Where in the listing does the string "melanoma" appear? Copy every line that holds it.
============
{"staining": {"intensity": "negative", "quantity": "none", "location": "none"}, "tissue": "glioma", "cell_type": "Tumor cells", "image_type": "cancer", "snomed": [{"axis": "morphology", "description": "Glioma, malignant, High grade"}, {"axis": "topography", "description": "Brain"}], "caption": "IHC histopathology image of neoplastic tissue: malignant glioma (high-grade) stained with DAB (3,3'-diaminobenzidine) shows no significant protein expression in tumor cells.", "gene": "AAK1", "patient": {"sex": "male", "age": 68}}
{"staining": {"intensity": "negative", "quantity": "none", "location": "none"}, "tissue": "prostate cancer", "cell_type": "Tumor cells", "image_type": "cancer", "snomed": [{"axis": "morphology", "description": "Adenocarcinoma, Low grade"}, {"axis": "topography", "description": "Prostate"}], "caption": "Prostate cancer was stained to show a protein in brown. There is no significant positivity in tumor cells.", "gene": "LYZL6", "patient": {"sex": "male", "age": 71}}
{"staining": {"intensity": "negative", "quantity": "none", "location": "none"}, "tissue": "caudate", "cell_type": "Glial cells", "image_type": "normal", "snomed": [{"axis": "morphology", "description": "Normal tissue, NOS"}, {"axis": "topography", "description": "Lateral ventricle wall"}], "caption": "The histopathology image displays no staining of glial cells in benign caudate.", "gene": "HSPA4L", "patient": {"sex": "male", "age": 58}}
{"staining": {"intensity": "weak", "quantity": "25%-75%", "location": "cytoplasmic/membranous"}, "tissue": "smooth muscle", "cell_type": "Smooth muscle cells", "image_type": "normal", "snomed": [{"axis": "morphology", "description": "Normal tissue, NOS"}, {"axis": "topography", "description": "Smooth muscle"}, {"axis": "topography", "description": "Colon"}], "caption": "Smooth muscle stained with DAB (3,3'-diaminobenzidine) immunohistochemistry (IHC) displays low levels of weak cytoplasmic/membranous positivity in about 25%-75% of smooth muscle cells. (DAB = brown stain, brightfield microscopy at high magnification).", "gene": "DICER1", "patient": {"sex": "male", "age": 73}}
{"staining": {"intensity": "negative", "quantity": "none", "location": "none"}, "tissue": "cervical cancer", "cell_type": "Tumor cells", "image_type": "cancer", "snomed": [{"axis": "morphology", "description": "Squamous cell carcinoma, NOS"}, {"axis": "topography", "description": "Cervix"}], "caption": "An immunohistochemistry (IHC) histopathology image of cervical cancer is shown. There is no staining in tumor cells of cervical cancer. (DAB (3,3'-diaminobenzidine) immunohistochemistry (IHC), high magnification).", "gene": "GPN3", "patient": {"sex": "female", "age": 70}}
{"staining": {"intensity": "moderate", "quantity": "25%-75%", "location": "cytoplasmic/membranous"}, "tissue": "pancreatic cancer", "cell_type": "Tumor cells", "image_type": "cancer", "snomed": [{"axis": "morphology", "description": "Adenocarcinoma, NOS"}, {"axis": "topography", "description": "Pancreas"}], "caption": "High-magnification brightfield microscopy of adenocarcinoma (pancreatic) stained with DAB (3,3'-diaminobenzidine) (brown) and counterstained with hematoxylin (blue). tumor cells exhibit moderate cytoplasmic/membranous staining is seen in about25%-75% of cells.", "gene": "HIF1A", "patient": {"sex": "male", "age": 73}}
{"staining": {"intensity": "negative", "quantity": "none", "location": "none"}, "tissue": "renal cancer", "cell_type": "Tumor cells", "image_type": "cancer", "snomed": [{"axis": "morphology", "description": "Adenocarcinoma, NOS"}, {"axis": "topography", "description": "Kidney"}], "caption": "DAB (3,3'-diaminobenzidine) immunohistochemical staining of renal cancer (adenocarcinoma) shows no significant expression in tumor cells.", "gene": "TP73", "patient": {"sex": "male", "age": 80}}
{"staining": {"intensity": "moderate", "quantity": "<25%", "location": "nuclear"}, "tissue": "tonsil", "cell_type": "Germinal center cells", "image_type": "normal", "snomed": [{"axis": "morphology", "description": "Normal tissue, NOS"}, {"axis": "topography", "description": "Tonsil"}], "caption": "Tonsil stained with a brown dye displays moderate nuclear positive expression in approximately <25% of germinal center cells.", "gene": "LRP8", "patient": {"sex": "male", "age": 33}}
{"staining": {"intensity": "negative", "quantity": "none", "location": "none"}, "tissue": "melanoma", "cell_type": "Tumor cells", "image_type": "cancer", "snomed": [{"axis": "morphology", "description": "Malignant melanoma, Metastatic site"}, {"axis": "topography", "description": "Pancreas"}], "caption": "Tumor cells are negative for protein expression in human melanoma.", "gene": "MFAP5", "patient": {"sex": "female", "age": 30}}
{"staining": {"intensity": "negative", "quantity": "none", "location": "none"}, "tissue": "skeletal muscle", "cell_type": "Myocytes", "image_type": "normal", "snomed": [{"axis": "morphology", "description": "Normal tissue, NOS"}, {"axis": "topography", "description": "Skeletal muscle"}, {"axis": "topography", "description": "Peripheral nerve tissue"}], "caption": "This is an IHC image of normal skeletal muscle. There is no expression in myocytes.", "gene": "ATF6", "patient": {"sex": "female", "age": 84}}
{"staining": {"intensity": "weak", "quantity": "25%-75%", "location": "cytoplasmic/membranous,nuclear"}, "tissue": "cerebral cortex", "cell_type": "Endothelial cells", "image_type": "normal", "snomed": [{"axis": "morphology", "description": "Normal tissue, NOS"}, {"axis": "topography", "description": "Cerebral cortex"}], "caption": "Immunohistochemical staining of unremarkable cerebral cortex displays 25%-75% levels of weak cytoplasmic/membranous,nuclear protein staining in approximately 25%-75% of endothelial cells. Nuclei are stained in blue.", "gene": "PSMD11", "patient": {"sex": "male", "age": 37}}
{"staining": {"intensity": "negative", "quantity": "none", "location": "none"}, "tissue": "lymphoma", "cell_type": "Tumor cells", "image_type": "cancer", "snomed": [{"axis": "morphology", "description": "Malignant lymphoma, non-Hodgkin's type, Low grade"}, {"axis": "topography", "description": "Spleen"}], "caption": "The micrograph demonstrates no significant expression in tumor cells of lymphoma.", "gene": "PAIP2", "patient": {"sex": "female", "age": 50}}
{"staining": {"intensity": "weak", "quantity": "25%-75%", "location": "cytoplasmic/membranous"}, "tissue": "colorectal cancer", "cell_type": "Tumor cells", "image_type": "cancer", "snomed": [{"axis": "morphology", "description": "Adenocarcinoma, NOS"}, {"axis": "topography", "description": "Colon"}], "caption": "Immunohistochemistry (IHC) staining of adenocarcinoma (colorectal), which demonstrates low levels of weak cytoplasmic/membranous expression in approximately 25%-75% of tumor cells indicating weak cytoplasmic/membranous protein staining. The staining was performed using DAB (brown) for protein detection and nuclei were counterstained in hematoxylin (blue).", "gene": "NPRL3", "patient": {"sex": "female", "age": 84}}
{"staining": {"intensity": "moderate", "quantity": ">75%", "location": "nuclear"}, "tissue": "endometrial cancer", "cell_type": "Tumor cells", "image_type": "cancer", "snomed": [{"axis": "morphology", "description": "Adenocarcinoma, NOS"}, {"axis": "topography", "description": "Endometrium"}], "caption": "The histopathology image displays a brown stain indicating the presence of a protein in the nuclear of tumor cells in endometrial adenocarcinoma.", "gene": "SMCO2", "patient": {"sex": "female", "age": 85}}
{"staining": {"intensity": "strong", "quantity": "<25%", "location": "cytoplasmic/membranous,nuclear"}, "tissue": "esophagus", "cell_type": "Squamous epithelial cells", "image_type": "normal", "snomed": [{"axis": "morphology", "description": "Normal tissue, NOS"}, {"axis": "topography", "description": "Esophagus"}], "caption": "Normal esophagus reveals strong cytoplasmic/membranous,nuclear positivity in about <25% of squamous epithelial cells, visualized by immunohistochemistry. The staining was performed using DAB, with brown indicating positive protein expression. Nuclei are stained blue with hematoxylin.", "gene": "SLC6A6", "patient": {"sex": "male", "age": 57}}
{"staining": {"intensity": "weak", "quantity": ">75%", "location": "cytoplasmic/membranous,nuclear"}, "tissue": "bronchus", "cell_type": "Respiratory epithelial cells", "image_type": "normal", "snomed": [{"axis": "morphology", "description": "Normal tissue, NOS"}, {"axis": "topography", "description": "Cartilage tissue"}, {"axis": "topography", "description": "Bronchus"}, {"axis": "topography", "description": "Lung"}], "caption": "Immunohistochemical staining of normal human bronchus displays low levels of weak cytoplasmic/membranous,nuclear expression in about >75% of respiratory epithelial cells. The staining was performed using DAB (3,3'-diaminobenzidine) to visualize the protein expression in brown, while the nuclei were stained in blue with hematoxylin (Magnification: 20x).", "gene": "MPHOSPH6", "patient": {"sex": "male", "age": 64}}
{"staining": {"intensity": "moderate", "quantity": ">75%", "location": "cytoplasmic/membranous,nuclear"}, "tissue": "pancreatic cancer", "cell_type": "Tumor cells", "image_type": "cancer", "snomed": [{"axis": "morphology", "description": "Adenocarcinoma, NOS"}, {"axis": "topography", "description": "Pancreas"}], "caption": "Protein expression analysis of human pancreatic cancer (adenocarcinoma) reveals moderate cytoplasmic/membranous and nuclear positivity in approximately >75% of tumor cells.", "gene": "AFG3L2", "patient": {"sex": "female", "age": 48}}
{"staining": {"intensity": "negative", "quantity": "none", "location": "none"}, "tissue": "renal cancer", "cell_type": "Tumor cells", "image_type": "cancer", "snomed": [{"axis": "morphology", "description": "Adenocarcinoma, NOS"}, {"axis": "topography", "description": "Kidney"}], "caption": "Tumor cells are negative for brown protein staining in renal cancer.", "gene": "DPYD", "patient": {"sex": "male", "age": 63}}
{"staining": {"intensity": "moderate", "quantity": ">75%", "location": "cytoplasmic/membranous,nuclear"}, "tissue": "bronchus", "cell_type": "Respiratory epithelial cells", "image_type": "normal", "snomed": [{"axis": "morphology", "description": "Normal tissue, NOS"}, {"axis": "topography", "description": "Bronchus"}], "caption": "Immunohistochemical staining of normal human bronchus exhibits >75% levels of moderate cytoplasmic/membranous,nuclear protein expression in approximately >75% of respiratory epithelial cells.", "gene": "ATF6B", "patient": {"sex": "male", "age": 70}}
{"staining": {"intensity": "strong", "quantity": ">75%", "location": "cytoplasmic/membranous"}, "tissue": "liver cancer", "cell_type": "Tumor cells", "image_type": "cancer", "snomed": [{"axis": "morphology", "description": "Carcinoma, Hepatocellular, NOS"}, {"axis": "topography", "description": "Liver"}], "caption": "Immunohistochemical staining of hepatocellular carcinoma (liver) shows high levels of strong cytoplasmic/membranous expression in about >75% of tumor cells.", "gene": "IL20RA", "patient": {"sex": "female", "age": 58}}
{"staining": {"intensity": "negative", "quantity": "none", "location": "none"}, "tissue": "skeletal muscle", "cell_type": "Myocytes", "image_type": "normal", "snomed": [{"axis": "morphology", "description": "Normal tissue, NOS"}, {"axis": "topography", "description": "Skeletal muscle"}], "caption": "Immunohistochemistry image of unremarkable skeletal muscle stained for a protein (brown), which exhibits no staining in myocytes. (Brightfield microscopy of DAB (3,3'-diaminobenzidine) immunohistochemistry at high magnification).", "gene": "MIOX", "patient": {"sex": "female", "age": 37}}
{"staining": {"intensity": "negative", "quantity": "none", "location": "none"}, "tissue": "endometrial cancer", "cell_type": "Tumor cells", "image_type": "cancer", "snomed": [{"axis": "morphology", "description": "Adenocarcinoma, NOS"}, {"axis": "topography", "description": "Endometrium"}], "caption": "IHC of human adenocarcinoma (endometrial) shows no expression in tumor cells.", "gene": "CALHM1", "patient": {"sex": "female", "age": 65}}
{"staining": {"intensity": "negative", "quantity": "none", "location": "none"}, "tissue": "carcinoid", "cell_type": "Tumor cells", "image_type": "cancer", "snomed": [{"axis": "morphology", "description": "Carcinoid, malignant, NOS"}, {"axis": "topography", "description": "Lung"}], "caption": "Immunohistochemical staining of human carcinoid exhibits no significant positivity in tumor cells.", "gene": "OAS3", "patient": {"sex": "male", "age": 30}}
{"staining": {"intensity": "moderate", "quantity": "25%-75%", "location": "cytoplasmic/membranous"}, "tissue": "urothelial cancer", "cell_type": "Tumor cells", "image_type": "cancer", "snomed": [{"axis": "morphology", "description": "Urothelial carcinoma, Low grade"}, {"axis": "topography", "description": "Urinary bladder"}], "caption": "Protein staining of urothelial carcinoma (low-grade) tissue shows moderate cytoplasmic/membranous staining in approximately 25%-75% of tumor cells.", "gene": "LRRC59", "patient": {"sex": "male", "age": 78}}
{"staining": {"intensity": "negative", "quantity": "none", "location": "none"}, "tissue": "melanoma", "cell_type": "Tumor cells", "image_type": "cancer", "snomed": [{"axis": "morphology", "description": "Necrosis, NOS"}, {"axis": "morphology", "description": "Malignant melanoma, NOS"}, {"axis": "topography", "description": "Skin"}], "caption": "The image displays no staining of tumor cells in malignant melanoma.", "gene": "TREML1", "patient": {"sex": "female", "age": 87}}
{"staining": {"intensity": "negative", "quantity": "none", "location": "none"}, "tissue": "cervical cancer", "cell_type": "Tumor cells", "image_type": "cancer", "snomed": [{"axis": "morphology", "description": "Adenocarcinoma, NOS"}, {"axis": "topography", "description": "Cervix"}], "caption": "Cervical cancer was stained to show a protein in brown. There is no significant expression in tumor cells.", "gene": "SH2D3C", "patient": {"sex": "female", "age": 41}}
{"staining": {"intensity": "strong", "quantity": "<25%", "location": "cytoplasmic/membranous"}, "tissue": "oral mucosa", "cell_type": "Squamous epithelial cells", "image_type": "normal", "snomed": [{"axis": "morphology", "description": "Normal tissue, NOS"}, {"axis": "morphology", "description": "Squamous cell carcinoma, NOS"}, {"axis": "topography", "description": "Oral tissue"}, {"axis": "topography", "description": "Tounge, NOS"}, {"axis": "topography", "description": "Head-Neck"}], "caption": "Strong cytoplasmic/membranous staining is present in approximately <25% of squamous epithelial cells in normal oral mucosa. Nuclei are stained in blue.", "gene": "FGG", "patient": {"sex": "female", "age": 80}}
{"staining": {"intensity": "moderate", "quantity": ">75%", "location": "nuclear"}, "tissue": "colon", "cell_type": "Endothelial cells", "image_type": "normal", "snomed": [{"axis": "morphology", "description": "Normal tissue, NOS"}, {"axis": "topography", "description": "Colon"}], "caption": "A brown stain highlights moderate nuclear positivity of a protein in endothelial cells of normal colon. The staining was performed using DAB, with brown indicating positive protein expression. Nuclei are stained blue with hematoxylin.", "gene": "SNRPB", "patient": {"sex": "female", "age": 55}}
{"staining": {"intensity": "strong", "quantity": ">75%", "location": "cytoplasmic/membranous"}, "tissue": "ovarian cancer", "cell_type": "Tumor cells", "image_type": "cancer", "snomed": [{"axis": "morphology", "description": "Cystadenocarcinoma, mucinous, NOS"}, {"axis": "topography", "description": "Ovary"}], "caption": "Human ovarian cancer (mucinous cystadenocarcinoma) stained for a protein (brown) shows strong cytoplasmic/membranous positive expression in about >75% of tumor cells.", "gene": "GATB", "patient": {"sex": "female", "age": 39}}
============
Answer section
{"staining": {"intensity": "negative", "quantity": "none", "location": "none"}, "tissue": "melanoma", "cell_type": "Tumor cells", "image_type": "cancer", "snomed": [{"axis": "morphology", "description": "Malignant melanoma, Metastatic site"}, {"axis": "topography", "description": "Pancreas"}], "caption": "Tumor cells are negative for protein expression in human melanoma.", "gene": "MFAP5", "patient": {"sex": "female", "age": 30}}
{"staining": {"intensity": "negative", "quantity": "none", "location": "none"}, "tissue": "melanoma", "cell_type": "Tumor cells", "image_type": "cancer", "snomed": [{"axis": "morphology", "description": "Necrosis, NOS"}, {"axis": "morphology", "description": "Malignant melanoma, NOS"}, {"axis": "topography", "description": "Skin"}], "caption": "The image displays no staining of tumor cells in malignant melanoma.", "gene": "TREML1", "patient": {"sex": "female", "age": 87}}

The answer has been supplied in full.